Well, since the summer is starting today, maybe you want to have another goal. But yeah reading more than buying is a valid goal for any reader.

I would command you for that miss...and I would be able to discuss it with you sometime in September

@Cath: indeed it would.
@Alley: The Chinarican month doesn't seem to be a grand success with you?
@Alley: The Chinarican month doesn't seem to be a grand success with you?

Some places are just so small, you know? It's hard to find breakout writers that come from out there. Some people are preoccupied by survival before they are preoccupied by art.

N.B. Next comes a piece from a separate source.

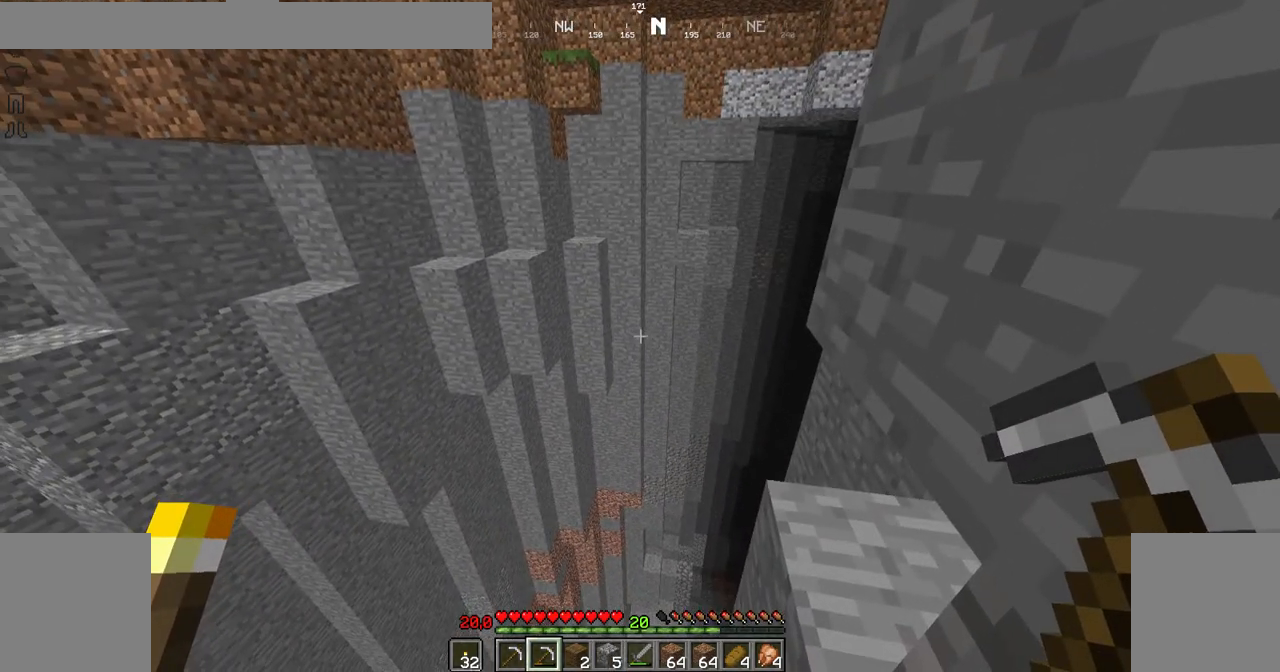
{"keys": [], "mouse": [], "events": []}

Normally, I like a lighter read now and then (and a story about the musketeer period should offer that), but this is getting ridiculously unbelievable as a concept and as a world. And the author seems not to have learned to write any better than he did with the first book (lots of repetition, as if the reader was likely to forget important points every 20 pages or so).
Still, I hope I'll finish this early on in my holiday (which starts at the end of this month) and can then turn to something better.


I'm also thinking about reading Infinite Jest this Summer, maybe we can form a support group?
We could also hold hands and sign Kumbaya. I'm down. I'll start reading it at the second week of August, making it my official 2011 vacation book.


Oh shit, you have got cracking on The Pale King yet? I thought you would've nabbed this right off the shelves.


If you haven't read Wallace yet, I strongly advise you to save TPK until last. Not because of any difficulty quotient, but because his philosophy kind of evolved with his career. As a mater of fact, I would read his novels in the order that he wrote them: Broom, IJ, TPK.
Just my opinion, obviously and however.



I'm with Ed. I spent years trying to read IJ, figuring that all the essays and stories I'd read by DFW would have me prepared, but could never get past 100 pages. Finally I read Broom, was able to get through it in one go, and I think that in some ways made IJ less intimidating. (It's still a book that I need to reread, though.)
I'm not much for planning my reading, but I'm finishing Olivia Manning's The Balkan Trilogy right now, and want to pick up some Karen Russell when I'm home in the States.